震災や戦争の映像は、かなり早い段階から入れようと決めていました。良い悪いを越えた次元から俯瞰して、人間の功罪や生命力を表現したいという気持ちがあったからです。
── しかし、せっかく二次元だった女の子が実写のモデルになって、アニメファンは複雑な気持ちになるかも知れませんね。 四宮 どこかで、ハッと現実に返る瞬間が欲しかったんです。「戦場でワルツを」というアニメ映画がありましたよね。アニメの表現構造をメタ化したがゆえの、冷や水をかけられたようなある種の驚きと感動がありました。「ロジャー・ラビット」のように手描きのアニメを何とかして実写映画にねじ込む力技にも感動します。アニメーションって現実と表裏一体であって、“現実を出さないことによって現実を思い起こさせる表現”ですよね。だけど、あえてその構造をネタばらし的に使おうと考えました。完全に商業アニメのルックスのみで勝負しても、それは自分の強みにはならないような気がして。そこで、緑のパーカーを着た女の子を橋渡し的に存在させて、二次元と現実とを行き来させてみたんです。

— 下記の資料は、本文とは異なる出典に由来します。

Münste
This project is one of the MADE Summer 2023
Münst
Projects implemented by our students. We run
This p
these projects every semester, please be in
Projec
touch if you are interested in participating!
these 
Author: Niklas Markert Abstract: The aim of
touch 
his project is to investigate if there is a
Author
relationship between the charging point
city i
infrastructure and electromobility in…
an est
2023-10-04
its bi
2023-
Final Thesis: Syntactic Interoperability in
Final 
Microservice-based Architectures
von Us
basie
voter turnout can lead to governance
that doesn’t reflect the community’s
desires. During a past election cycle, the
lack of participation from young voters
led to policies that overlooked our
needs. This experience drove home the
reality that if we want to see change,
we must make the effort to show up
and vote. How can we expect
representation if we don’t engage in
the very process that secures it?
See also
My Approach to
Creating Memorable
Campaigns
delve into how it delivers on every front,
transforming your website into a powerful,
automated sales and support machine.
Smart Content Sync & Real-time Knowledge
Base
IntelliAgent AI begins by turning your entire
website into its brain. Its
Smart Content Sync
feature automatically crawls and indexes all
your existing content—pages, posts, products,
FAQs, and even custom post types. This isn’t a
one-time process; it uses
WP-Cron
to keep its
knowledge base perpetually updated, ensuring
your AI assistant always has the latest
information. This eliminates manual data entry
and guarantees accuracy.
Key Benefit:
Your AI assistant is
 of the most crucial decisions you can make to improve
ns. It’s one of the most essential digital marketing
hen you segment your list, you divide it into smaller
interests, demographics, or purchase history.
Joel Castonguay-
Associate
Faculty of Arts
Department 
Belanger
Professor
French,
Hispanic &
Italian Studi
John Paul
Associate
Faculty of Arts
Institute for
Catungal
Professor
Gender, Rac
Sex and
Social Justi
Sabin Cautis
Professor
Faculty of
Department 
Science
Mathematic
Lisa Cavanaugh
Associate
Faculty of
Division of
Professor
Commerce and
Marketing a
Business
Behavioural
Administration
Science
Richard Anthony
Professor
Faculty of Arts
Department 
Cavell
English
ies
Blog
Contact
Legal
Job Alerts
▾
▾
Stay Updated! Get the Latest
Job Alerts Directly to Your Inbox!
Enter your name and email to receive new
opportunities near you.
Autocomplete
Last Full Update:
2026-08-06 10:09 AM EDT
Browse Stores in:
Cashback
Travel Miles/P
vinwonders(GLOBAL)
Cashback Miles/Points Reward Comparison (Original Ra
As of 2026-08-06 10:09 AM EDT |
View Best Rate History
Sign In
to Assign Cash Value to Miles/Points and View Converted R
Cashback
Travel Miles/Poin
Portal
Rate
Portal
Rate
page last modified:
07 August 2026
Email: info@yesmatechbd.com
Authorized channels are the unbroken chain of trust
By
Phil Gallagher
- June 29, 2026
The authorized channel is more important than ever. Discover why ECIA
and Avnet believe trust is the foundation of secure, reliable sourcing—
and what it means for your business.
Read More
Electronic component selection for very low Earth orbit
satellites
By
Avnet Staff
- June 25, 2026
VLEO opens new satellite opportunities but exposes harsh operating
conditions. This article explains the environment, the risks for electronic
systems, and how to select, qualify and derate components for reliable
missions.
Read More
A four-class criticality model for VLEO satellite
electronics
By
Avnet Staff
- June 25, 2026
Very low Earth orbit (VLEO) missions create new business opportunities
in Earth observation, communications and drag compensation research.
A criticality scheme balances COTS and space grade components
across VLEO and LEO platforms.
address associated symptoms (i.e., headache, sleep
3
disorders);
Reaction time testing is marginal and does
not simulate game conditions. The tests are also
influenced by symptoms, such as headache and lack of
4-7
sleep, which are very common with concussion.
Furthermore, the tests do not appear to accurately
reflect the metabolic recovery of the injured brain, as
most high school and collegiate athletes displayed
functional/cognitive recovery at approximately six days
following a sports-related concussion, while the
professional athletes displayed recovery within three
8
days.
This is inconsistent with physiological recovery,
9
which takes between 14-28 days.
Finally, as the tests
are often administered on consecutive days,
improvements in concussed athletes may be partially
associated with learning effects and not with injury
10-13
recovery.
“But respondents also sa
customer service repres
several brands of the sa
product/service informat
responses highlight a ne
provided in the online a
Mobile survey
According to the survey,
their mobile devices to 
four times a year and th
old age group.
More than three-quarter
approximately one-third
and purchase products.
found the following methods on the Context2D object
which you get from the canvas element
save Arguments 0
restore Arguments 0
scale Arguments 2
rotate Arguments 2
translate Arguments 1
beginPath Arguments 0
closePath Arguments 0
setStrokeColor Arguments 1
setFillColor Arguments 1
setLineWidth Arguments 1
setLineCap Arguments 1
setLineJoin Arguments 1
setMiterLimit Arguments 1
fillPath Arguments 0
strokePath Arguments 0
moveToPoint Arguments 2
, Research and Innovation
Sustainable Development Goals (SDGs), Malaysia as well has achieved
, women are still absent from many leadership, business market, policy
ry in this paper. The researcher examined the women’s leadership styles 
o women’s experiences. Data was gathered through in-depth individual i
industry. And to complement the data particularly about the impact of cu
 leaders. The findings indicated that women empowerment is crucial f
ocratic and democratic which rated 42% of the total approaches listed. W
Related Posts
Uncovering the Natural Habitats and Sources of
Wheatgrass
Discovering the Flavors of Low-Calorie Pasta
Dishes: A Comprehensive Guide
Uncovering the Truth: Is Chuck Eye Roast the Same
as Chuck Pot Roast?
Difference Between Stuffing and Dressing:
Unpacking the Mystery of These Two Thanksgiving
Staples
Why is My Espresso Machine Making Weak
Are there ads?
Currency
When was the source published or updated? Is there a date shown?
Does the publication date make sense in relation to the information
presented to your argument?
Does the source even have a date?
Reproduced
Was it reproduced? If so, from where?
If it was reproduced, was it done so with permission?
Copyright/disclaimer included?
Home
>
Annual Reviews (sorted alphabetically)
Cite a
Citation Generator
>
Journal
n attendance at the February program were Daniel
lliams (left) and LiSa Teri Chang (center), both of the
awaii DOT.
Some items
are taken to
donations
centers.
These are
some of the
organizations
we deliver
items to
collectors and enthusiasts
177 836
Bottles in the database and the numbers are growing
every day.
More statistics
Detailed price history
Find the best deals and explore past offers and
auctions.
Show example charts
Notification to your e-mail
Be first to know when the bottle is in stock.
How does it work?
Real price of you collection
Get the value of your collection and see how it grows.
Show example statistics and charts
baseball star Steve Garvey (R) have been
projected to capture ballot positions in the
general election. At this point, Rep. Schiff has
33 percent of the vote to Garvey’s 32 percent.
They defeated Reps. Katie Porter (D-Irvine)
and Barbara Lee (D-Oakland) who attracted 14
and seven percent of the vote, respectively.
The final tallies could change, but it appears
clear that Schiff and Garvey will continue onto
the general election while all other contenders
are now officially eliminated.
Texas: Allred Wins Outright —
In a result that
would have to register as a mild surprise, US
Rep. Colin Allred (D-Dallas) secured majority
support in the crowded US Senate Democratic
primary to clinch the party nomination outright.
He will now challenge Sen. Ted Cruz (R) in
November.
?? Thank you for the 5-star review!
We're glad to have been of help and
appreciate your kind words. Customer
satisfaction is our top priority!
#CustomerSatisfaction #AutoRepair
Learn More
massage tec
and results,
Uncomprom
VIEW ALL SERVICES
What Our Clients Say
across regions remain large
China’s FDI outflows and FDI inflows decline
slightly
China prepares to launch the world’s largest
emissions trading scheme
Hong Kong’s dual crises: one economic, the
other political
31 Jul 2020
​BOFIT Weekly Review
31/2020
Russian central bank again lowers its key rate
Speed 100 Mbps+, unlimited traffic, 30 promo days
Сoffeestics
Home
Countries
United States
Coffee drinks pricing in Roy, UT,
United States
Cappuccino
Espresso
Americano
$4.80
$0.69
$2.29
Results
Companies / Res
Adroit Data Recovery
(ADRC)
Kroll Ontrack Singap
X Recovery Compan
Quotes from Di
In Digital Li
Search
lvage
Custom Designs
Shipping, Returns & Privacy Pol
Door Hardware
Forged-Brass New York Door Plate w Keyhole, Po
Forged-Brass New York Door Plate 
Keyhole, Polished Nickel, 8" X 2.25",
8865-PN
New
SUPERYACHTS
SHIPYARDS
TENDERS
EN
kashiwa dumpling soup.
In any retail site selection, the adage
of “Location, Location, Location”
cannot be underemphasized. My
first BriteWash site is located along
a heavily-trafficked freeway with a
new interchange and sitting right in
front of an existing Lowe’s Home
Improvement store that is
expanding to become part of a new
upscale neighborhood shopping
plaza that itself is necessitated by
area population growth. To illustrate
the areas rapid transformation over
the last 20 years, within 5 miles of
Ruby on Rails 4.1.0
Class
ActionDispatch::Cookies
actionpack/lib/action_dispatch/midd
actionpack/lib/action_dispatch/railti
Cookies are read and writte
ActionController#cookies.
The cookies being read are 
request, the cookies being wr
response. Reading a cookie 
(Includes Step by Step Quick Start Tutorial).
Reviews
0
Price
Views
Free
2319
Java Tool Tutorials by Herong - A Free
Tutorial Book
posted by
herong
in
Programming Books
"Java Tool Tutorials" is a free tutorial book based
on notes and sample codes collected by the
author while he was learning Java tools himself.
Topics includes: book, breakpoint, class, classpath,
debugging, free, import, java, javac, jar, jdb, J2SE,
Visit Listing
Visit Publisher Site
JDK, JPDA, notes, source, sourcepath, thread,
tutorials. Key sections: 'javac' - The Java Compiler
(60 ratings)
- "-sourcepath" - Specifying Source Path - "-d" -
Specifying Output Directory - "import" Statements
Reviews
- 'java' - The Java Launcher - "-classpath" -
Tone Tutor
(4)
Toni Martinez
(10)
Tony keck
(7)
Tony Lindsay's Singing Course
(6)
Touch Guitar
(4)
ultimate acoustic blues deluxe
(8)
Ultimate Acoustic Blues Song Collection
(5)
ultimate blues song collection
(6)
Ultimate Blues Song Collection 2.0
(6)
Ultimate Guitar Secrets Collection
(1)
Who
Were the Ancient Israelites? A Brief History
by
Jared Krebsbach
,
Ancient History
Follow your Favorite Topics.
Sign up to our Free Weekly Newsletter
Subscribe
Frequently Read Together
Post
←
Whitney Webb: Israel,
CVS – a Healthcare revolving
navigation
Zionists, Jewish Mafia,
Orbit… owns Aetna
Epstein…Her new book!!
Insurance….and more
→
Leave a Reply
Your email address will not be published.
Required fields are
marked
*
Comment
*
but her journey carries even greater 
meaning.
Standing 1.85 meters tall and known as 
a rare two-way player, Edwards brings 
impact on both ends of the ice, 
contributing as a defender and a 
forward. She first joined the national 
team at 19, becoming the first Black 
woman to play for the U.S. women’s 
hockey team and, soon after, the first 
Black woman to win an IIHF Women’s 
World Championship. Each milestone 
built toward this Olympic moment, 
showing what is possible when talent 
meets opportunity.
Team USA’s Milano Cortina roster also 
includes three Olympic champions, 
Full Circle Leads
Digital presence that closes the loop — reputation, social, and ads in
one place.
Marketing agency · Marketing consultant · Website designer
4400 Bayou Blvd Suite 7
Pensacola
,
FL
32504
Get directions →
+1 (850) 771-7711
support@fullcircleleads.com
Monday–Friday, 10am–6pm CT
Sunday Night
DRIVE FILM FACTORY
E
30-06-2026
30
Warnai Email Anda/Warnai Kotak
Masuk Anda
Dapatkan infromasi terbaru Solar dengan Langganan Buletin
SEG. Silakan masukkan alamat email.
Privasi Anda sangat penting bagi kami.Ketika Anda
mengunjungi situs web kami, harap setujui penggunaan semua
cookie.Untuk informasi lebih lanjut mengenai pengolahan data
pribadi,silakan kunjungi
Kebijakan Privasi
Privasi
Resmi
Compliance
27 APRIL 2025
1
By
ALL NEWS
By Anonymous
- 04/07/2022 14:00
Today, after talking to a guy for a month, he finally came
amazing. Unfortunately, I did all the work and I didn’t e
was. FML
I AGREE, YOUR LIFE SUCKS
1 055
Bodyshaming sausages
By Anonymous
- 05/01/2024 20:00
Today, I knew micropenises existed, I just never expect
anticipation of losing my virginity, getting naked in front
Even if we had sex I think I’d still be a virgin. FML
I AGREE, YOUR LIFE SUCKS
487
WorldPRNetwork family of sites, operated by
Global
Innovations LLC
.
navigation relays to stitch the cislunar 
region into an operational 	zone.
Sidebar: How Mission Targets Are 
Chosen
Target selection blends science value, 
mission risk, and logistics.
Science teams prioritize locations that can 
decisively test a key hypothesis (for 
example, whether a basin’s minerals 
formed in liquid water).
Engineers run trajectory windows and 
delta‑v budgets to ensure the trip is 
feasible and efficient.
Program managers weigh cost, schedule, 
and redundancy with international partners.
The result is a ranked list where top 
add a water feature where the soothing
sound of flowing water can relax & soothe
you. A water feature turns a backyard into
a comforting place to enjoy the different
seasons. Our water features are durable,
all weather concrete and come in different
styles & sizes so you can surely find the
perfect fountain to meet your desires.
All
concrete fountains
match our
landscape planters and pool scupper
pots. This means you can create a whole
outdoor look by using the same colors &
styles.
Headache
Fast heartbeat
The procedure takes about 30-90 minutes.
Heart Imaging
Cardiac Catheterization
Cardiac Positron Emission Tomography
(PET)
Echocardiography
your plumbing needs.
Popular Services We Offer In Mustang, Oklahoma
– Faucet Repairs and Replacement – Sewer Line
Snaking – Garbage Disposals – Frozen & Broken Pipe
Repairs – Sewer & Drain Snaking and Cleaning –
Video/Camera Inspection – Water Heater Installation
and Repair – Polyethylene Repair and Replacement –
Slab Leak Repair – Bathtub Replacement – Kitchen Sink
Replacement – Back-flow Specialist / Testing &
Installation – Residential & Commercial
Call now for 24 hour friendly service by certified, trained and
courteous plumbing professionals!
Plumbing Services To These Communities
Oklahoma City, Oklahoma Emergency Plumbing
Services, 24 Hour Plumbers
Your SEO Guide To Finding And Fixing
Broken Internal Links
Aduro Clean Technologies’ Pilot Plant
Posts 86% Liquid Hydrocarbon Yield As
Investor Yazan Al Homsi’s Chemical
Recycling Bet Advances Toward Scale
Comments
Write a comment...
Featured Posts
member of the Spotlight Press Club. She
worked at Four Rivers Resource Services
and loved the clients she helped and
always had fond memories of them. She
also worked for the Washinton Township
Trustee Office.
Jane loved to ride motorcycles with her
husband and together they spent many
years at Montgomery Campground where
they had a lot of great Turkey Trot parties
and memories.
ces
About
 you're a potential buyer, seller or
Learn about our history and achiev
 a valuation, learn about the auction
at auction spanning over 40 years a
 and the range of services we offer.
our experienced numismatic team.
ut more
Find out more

── すると、アニメを見ていたつもりが生身の女の子が出てくる違和感は、あらかじめ狙っていたわけですね? 四宮 最初は、顔すら出さないつもりでした。「あれ? 実写だよね」と思わせる程度。だけど、出演がやねさんに決まって、彼女のルックスを見てしまうと、顔を映さずにいられなくなった(笑)。そういう意図のズレはありましたけど、作品が華やいだものになったのでよかったです。
── 四宮監督としては、どういう人たちに向けて作品をつくっていきたいですか? 四宮 アートはハイカルチャーで富裕層狙い、パーソナルな個人に向けて発信します。それに対してアニメーション作品は、広くマスに訴えるものです。その両方を行ったり来たりすることが可能かどうか、試したい。アートと商業の往復の中にいる、たゆたっている層がいるはずなんです。商業アニメ風の絵に拒否反応がある人もまだ大勢いますし、その浮遊層というか、振れ幅をどれだけ豊かにできるか。それは日本画と商業アニメ、両方の世界を知る自分にしかできないチャレンジだと思います。